**Problem to solve**
Pull out every line in the data that has the string "down" in it.
##### Given records #####
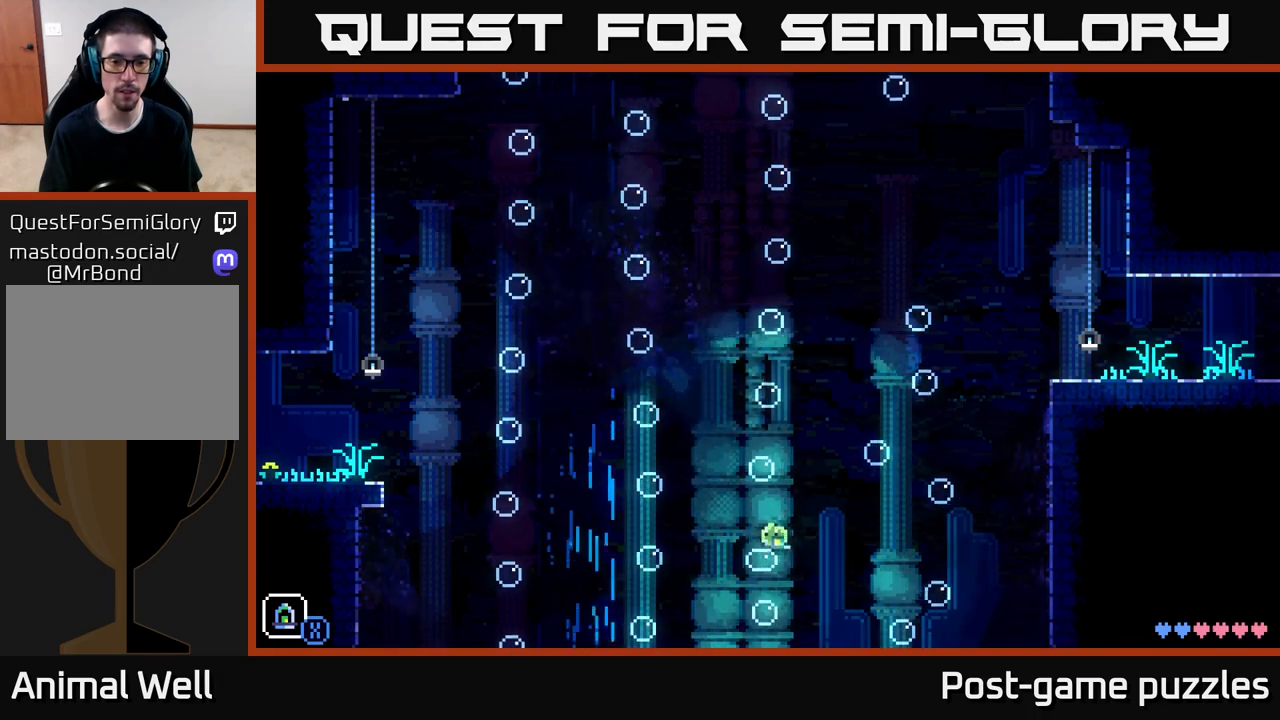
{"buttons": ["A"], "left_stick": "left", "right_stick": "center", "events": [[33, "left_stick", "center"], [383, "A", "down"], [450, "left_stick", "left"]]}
#####
##### Given records #####
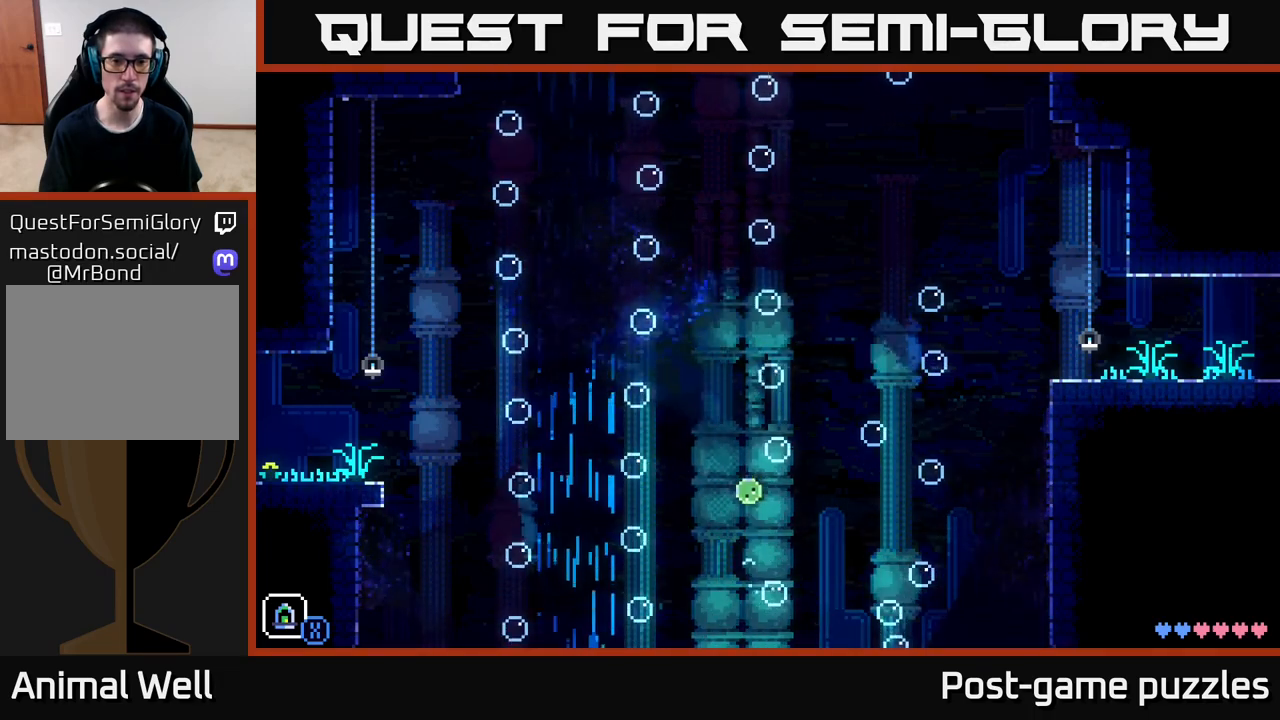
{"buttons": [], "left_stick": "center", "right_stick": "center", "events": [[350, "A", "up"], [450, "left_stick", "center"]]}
#####
##### Given records #####
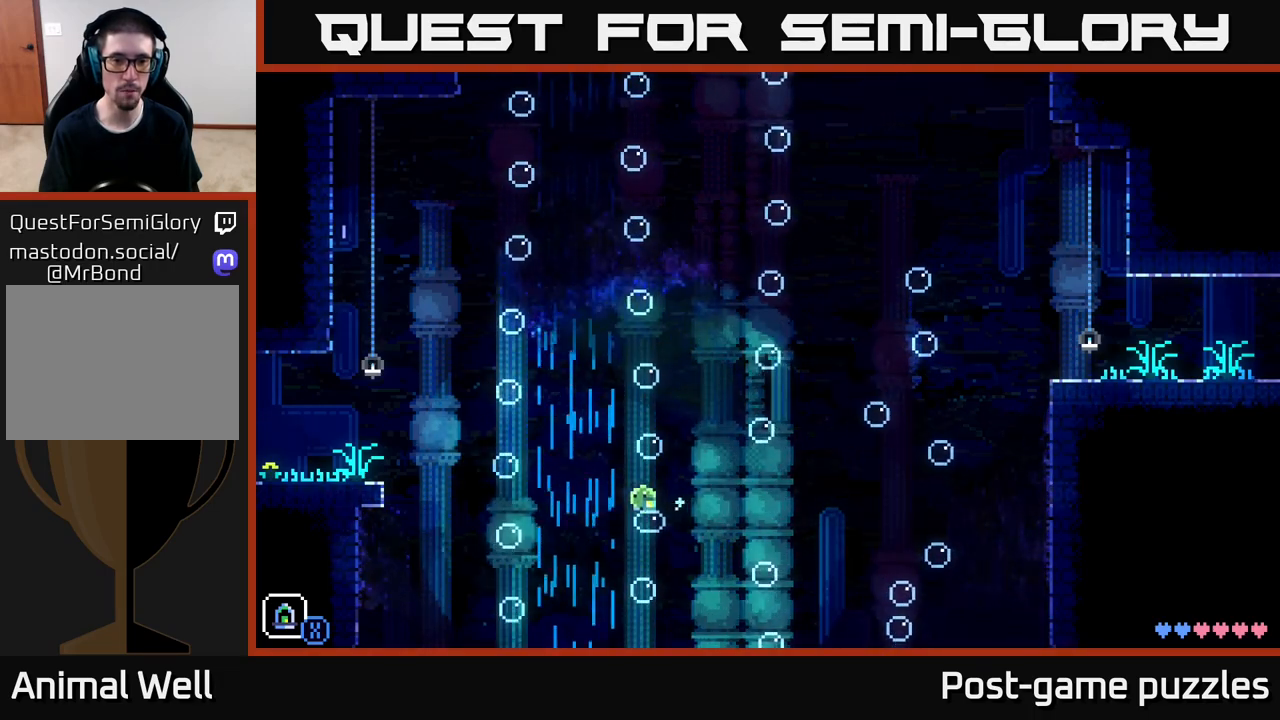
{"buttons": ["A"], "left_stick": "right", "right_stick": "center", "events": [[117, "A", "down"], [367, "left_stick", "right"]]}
#####
**Result for this task**
{"buttons": ["A"], "left_stick": "left", "right_stick": "center", "events": [[33, "left_stick", "center"], [383, "A", "down"], [450, "left_stick", "left"]]}
{"buttons": ["A"], "left_stick": "right", "right_stick": "center", "events": [[117, "A", "down"], [367, "left_stick", "right"]]}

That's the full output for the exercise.